BEGIN Records for the task

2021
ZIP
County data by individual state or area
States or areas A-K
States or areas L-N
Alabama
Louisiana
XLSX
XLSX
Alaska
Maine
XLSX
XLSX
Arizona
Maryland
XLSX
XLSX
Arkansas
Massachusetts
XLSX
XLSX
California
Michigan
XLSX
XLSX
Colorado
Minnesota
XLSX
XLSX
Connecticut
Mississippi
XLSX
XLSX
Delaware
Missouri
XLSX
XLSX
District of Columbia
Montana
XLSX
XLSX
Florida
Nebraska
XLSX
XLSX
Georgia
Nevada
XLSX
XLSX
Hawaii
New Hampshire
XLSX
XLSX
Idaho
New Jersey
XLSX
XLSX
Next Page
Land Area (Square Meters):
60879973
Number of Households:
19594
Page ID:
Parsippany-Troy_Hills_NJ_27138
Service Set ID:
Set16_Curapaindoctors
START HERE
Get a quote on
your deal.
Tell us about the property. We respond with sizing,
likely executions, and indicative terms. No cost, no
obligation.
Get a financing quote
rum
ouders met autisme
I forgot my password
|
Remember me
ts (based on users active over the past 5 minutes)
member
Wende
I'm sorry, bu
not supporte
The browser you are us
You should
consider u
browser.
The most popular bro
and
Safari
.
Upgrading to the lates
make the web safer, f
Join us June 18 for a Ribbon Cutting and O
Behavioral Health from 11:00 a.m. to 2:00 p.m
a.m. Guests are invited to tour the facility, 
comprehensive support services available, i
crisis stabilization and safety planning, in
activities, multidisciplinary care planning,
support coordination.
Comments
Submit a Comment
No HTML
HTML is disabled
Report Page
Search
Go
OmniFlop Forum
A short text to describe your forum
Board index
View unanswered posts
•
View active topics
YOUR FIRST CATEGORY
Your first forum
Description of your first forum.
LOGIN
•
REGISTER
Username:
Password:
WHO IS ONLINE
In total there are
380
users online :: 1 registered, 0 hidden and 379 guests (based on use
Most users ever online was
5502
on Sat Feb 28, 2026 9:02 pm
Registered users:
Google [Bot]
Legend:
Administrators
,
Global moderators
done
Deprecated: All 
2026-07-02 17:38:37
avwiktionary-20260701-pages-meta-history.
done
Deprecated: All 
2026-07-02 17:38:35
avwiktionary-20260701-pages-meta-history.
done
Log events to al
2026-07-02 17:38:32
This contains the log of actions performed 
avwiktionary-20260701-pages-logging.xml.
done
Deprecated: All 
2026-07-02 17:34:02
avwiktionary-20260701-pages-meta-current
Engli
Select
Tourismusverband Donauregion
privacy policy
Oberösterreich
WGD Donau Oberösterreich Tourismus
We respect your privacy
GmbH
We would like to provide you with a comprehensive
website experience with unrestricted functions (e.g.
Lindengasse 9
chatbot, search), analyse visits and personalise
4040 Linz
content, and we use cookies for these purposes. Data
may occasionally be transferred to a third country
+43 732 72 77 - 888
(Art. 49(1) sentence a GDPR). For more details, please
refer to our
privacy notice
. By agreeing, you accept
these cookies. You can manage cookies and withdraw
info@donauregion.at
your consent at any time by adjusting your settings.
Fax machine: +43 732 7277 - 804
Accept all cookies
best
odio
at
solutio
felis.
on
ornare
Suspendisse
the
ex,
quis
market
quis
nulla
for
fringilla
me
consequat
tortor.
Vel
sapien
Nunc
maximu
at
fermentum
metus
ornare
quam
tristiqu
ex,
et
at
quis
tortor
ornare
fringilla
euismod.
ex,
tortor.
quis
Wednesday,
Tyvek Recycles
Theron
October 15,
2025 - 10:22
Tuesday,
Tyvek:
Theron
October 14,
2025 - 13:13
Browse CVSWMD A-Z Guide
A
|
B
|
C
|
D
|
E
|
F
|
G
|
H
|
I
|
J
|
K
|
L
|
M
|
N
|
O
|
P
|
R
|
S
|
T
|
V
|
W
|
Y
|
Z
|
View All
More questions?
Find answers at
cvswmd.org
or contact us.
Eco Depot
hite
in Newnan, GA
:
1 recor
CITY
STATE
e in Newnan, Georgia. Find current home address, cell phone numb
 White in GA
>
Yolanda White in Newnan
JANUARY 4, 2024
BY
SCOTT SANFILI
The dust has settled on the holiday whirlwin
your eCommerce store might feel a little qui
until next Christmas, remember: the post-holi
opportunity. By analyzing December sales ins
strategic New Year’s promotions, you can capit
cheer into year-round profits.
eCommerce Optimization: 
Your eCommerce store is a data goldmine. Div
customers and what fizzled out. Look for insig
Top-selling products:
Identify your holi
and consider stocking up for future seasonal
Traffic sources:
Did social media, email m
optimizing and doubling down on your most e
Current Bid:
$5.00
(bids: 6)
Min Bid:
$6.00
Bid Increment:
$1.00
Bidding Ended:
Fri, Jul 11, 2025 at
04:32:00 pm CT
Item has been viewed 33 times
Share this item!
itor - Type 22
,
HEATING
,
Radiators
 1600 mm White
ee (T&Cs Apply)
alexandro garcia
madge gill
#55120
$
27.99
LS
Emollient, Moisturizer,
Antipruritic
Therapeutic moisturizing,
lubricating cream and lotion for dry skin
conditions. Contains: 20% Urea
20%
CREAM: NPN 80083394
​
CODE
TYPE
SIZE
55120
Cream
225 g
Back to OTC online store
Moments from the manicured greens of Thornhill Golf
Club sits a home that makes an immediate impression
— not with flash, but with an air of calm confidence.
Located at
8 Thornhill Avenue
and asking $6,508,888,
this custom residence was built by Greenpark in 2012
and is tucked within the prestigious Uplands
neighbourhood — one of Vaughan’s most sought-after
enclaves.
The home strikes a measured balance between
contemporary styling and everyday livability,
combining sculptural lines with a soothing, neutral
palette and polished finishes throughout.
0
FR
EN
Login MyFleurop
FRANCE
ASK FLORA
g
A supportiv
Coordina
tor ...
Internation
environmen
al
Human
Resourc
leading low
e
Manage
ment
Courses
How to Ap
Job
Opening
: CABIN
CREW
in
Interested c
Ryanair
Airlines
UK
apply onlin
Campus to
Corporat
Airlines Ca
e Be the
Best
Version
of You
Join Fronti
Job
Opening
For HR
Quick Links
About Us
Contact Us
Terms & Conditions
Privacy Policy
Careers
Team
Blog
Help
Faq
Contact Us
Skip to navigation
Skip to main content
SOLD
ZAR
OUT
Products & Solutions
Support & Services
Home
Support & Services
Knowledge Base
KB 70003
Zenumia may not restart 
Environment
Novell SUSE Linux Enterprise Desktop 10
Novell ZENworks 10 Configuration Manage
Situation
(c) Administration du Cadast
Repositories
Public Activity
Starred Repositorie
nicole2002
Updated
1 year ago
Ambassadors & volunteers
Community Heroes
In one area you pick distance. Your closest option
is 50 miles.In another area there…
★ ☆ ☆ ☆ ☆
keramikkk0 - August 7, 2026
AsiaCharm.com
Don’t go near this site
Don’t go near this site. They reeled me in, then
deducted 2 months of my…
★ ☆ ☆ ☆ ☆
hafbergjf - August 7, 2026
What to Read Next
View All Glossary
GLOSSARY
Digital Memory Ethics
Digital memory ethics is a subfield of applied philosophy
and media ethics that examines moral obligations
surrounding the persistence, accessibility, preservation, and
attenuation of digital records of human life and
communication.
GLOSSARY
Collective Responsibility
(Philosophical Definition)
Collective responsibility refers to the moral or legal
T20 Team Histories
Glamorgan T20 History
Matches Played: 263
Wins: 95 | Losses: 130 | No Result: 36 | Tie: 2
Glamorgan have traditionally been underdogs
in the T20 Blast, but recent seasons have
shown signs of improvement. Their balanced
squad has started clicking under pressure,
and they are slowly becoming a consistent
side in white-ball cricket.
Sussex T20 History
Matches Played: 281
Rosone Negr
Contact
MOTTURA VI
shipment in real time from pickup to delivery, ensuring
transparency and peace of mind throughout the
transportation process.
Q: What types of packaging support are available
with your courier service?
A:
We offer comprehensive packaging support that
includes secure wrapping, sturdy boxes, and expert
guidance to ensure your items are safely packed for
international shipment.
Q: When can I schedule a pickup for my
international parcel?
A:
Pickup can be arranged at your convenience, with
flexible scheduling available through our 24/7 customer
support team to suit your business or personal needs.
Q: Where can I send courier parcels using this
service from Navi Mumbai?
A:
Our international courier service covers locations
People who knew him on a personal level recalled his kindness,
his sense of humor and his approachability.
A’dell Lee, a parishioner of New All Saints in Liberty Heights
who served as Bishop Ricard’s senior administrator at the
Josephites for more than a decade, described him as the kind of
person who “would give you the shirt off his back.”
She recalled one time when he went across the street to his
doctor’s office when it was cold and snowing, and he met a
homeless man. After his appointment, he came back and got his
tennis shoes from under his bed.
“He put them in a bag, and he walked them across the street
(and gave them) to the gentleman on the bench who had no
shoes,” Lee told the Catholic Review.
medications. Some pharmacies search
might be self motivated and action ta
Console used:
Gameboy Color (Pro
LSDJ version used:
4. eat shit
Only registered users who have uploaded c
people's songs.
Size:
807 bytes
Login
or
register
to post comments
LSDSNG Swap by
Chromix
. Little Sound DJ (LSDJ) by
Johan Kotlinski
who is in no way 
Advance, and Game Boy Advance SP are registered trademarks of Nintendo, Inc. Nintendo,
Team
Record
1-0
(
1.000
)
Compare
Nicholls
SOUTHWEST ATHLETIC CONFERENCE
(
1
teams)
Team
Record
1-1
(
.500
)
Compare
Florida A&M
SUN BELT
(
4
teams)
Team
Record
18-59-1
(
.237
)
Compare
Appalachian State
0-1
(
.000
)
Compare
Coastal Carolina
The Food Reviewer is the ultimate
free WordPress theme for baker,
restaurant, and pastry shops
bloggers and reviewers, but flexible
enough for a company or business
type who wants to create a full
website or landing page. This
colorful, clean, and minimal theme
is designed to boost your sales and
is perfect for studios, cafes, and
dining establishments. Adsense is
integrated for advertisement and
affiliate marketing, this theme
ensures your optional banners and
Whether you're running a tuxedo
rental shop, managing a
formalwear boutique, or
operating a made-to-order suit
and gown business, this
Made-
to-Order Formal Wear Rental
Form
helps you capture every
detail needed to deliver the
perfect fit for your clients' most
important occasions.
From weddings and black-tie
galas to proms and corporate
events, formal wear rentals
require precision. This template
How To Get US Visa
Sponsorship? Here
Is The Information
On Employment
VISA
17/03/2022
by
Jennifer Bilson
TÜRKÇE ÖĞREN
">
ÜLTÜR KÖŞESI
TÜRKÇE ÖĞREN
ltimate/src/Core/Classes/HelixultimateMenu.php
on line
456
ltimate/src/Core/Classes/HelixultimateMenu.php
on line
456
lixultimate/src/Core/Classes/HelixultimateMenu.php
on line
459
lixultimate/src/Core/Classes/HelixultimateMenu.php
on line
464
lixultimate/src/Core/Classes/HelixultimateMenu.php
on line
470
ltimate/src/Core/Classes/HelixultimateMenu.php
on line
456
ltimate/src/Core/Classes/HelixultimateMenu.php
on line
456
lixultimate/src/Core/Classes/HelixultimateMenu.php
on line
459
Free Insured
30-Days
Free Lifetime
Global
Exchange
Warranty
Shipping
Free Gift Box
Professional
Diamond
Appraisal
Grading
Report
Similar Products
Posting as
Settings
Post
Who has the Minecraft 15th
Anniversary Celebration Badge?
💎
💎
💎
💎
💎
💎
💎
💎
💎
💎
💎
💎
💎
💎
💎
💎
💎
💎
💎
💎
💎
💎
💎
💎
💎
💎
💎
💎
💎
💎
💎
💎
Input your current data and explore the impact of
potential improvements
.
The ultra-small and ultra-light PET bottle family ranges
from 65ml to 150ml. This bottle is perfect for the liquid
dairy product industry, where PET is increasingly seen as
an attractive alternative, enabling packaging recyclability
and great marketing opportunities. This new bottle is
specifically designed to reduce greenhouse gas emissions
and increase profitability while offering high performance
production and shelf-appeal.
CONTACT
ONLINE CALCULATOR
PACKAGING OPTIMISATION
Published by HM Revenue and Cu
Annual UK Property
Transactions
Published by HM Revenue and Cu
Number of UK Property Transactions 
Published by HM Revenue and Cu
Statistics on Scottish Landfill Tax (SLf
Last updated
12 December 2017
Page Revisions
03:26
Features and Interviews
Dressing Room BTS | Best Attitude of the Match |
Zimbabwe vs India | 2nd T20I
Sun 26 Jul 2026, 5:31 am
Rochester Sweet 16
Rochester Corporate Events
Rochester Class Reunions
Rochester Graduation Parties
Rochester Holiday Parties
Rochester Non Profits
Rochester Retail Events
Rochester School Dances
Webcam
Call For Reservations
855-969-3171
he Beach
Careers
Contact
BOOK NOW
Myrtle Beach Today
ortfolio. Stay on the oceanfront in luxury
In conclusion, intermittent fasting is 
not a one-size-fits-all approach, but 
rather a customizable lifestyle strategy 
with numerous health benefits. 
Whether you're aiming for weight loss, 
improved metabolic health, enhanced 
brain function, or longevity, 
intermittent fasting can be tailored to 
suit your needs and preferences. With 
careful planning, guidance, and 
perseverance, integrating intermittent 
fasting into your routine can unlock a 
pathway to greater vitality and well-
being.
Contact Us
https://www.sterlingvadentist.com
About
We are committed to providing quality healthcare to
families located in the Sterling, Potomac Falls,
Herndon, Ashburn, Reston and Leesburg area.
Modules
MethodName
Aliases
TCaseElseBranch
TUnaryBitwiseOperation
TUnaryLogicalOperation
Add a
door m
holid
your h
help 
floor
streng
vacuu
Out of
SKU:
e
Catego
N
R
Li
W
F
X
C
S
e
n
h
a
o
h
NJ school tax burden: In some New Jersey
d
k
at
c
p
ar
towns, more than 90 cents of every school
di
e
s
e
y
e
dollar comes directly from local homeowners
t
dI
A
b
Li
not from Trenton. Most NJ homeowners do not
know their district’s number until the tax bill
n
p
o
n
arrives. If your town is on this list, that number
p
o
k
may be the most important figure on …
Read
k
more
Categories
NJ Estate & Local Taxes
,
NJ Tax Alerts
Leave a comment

END Records for the task

(Assignment) Note every line of the entries in which "Matches" appears, and copy it down.

(Task output)
Matches Played: 263
Matches Played: 281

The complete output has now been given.